Ce que je vais vous raconter ne se chuchote pas. Ne se hurle pas. Je veux vous raconter comment en silence, nous tombons. Un liquide froid glisse entre mes mains. Je le réchauffe avec mes mots, avec ma voix. Je le réveille. Je m’y baigne pour le rendre vivant. Que la température s’ajuste. Sans choc thermique, cette fois.
Je vais vous raconter les morts et les vivants du quotidien. Notre peau tannée au fil des jours, qui soudain se fissure. La chair qui parle avant la voix.
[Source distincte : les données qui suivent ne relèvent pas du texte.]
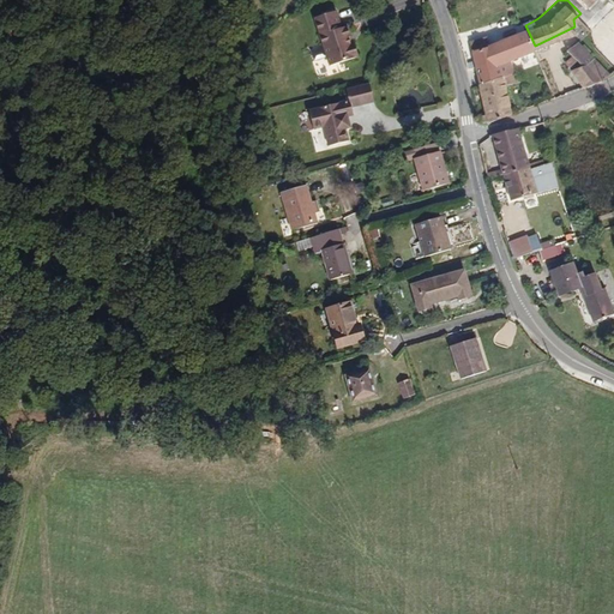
[(342,19),(337,20),(331,2),(309,10),(325,59),(354,49),(349,35),(345,36),(343,30),(345,29),(342,19)]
Le bleu qui devient profond autour de soi et en soi, après la décoloration.
Je vais vous raconter l’anesthésie, le somnambulisme, la douleur et le réveil brutal, à la vie. La vie fulgurante qui fait bouillir le sang. Tout cela en silence. Invisible. Si l’on n’y prête pas attention.
Je vais vous raconter la chute, le sol dur et les muscles tendus à nouveau.
Se relever, sensible. Laisser les boulons, le métal et l’indifférence à terre.
Je prends mes fils, parfois serrés, parfois lâches, et je tisse de mes mots cette histoire qui déjà m’échappe pour rejoindre le monde.
Voilà, je pose ici ma voix, au milieu des vôtres.